For commercial lenders, much of the climate change is traceable to a single event that accentuated the credit risk inherent in commercial real estate loans. On April 11, 2007, Moody's Investors Service declared that lax underwriting on commercial mortgage backed security (CMBS) loans had increased investors' risk, so the rating agency vowed to increase subordination levels on future transactions. Other rating agencies followed suit. Increased subordination levels raise a lender's cost of capital because a higher percentage of their mortgage pools must be sold to bondholders requiring a higher investment return.
As rating agencies intended, CMBS lenders reacted almost overnight by tightening underwriting standards, scaling back and/or eliminating interest-only loan periods, boosting equity requirements and effectively reducing proceeds available on loans. Quickly, the market changed and became more volatile.
The capital market storm gained ferocity in July as buyers of the riskier investment bond tranches, known as B-piece buyers, nearly all retreated from the market and stopped purchasing CMBS investments. This snowball effect created new obstacles for CMBS lenders because it created a huge gap in the demand side of the equation.
Positive Signs Are Evident
While it seems the commercial lending markets may have completely frozen over, there are several positive marketplace signs for self-storage owners and investors.
First, commercial mortgage delinquencies are less than .5% for CMBS, so there clearly is not a problem at the moment. However, rating agencies have predicted securitized mortgages will not perform in the future as they have in the past. While the agencies confirm a current robust CMBS market, they warn that recently securitized loans are much more likely to suffer delinquencies and defaults.

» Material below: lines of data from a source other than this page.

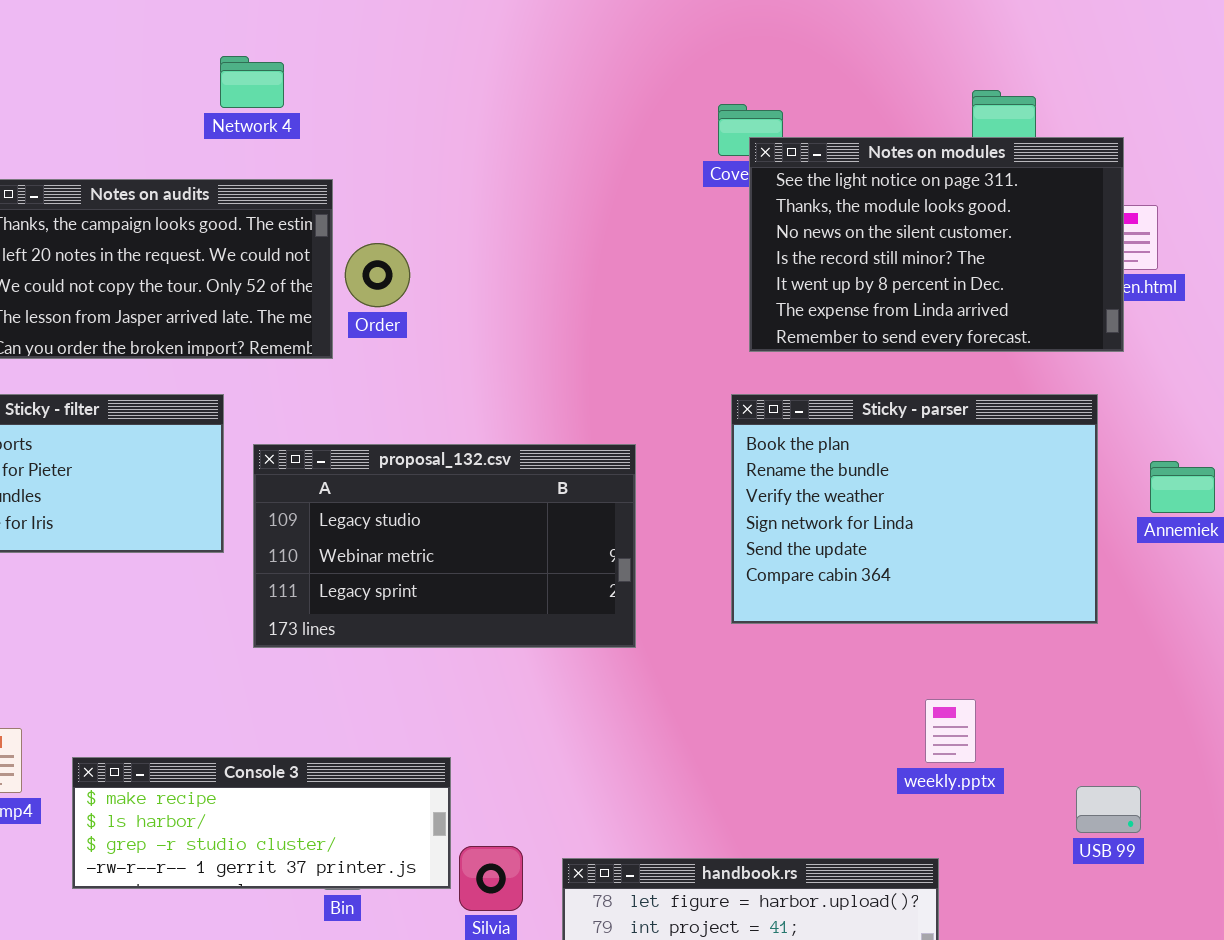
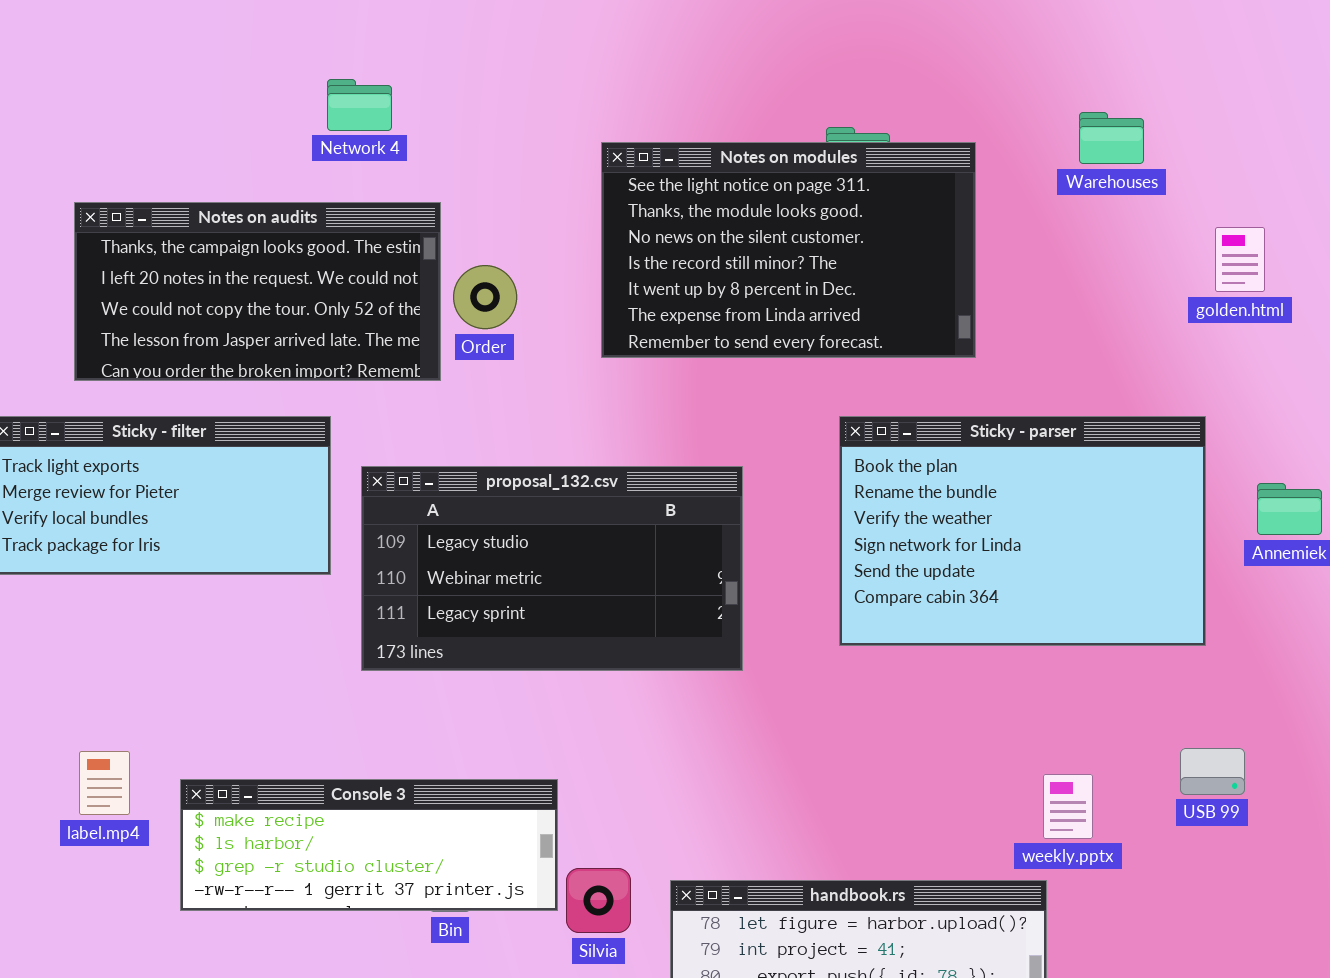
Notes on modules: [749,137,1124,352] -> [601,142,976,358], moved
weekly.pptx: [925,699,976,763] -> [1043,774,1093,839], moved
USB 99: [1076,786,1141,833] -> [1180,748,1245,795], moved

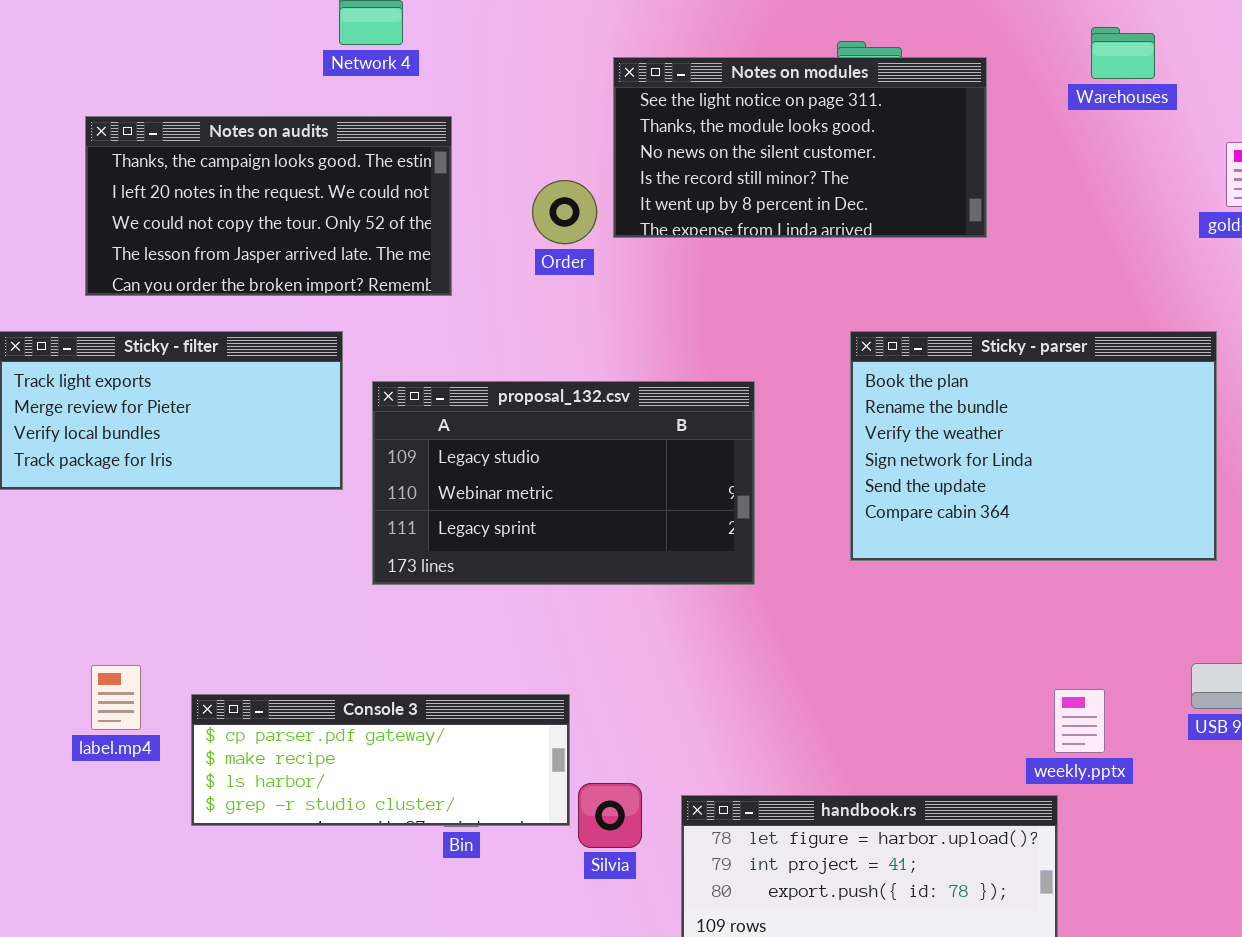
Notes on modules: [601,142,976,358] -> [613,57,987,238], resized
Order: [453,265,517,329] -> [532,180,597,244], moved
Console 3: [180,779,558,911] -> [191,694,570,826], scrolled up 1 row

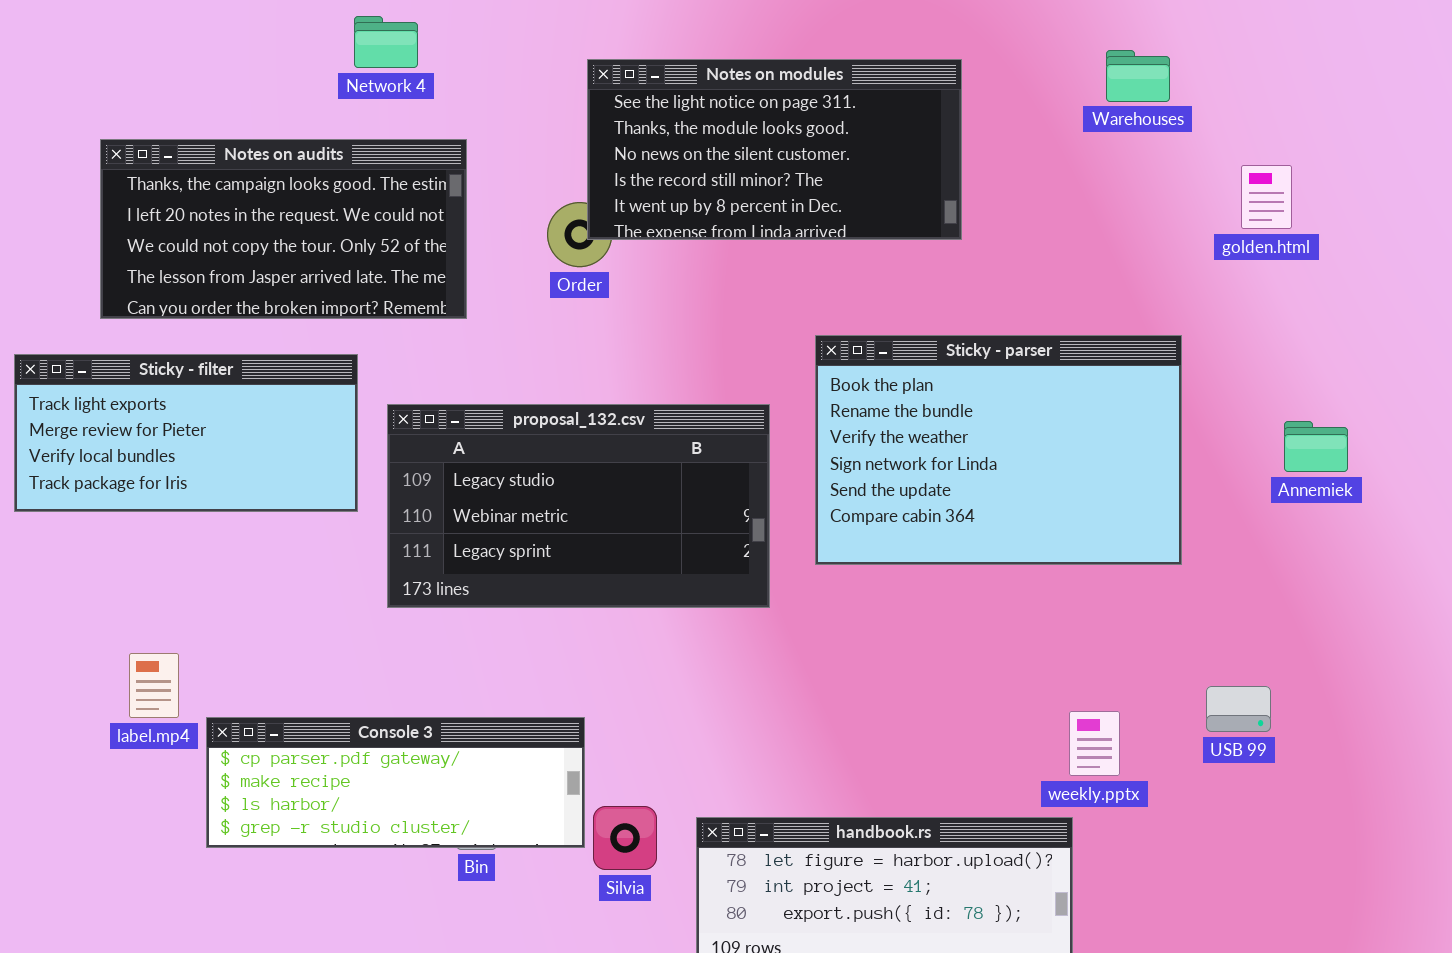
Notes on modules: [613,57,987,238] -> [587,59,962,240], moved
Sticky - parser: [850,331,1217,561] -> [815,335,1182,565], moved
label.mp4: [91,665,141,730] -> [129,653,179,718], moved

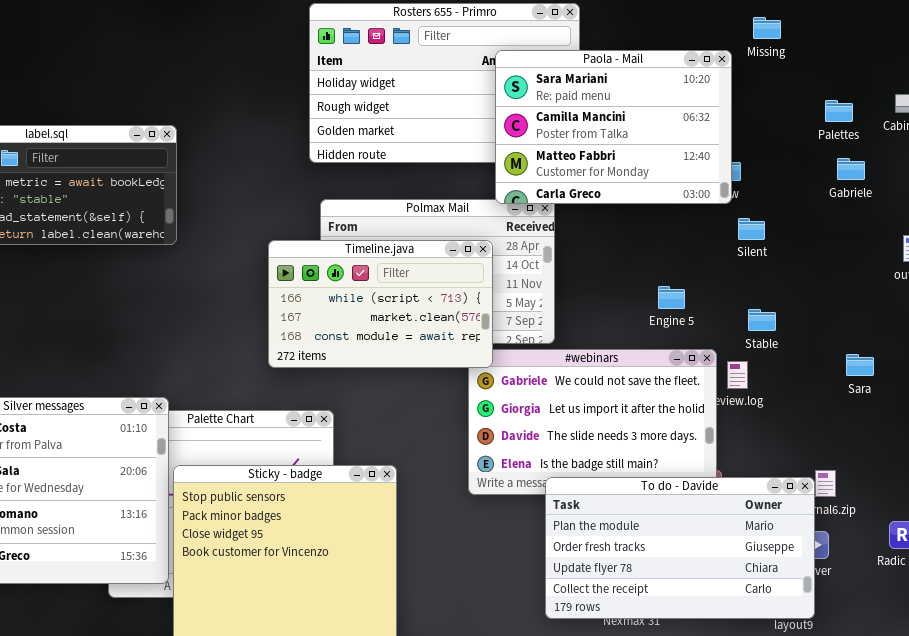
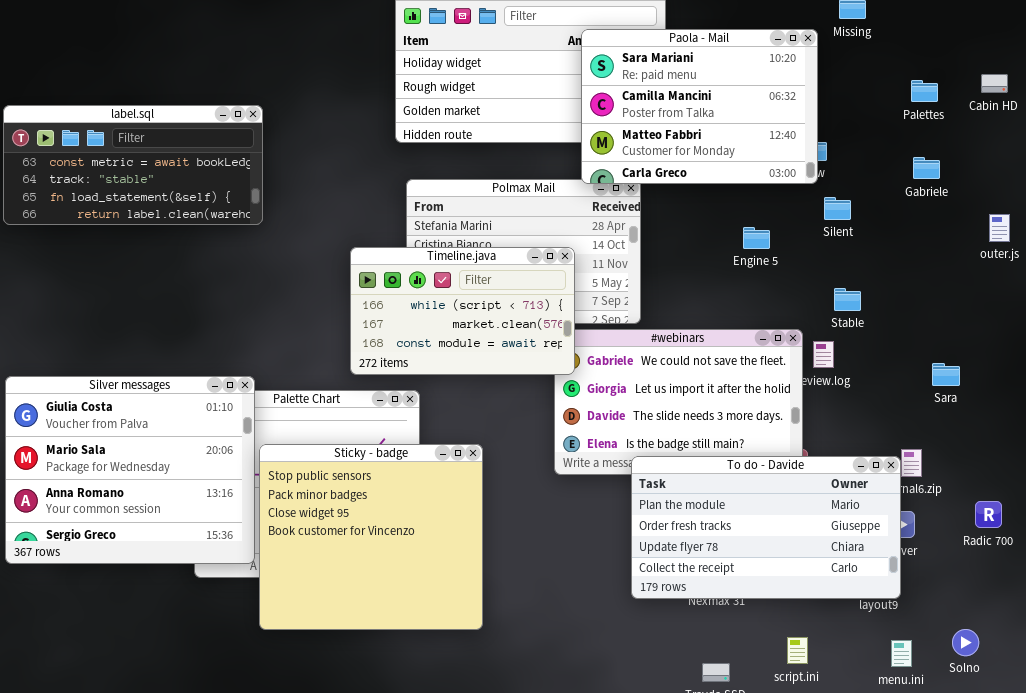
Gabriele: [837,158,865,180] -> [913,157,940,179], moved
Timeline.java: [268,240,493,368] -> [350,247,575,375], moved
Engine 5: [658,286,685,309] -> [743,227,770,249], moved
Sara: [846,354,874,376] -> [932,363,960,386], moved

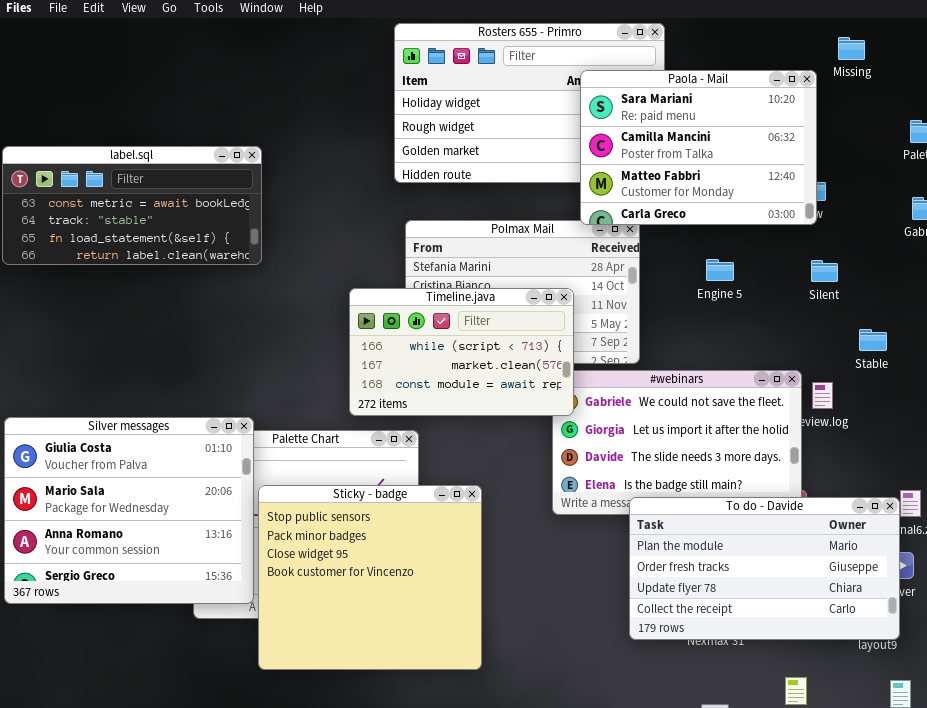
Silent: [824,197,851,220] -> [811,260,838,282], moved
Engine 5: [743,227,770,249] -> [706,259,734,281], moved
Stable: [834,288,861,311] -> [859,329,887,351], moved

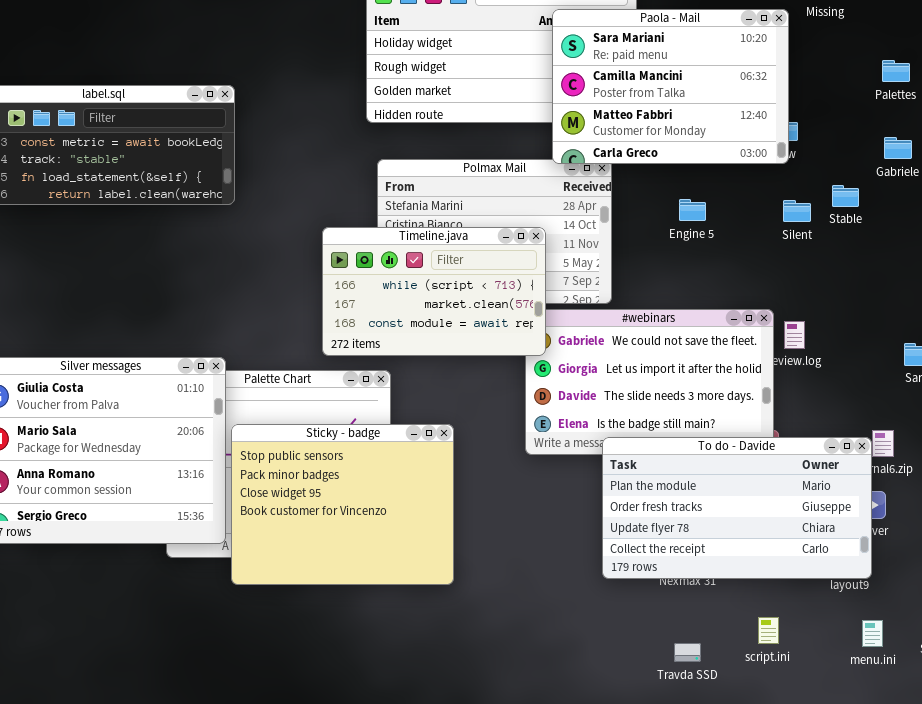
Stable: [859,329,887,351] -> [832,185,859,207], moved
Sticky - badge: [258,485,482,670] -> [231,424,454,585], resized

Second, while self-storage loan terms were certainly more aggressive leading into the first quarter of 2007, they were not nearly as aggressive or risky as underwriting on other commercial property types. The self-storage sector is a relatively small portion of the entire real estate market and therefore receives the benefits of an improving credit market.
Third, the self-storage sector remains strong, with real estate investment trusts reporting same store revenue growth in the first and second quarters of 2007 compared to the same prior-year periods.
Finally, there are still many CMBS lenders eager to provide loans in today's market. In many circumstances, deal terms could still be beneficial compared to your current financing.
Market Direction
Where is this market headed? Like most cycles dominated by volatility, this one too will level off and stabilize over time.
Even with higher interest rates, we are still seeing fixed rate 5- to 10-year deals priced by CMBS lenders and banks in the 6.75%-7.75% rate. Most of your self-storage investments should still yield acceptable investment returns. Owners and investors should recognize though that competitive lending terms might become more limited, and that it will become more difficult to shop a deal and compare apples to apples. If you are in the market for financing, it is highly advisable to consider using a mortgage broker who is abreast of daily lending and market conditions.
Ultimately, the cost of capital and the ability to leverage a transaction will play out in time in the self-storage investment community. We will likely see cap rates increase. Value creation will need to be derived from better bottom-line property performance.
While volatility is currently the word from the capital markets, we anticipate self storage, because of its continued stability compared to other real estate investments, will continue to be a desirable asset for institutional and individual investors.

Neal Gussis is a principal with Beacon Realty Capital, Chicago, IL.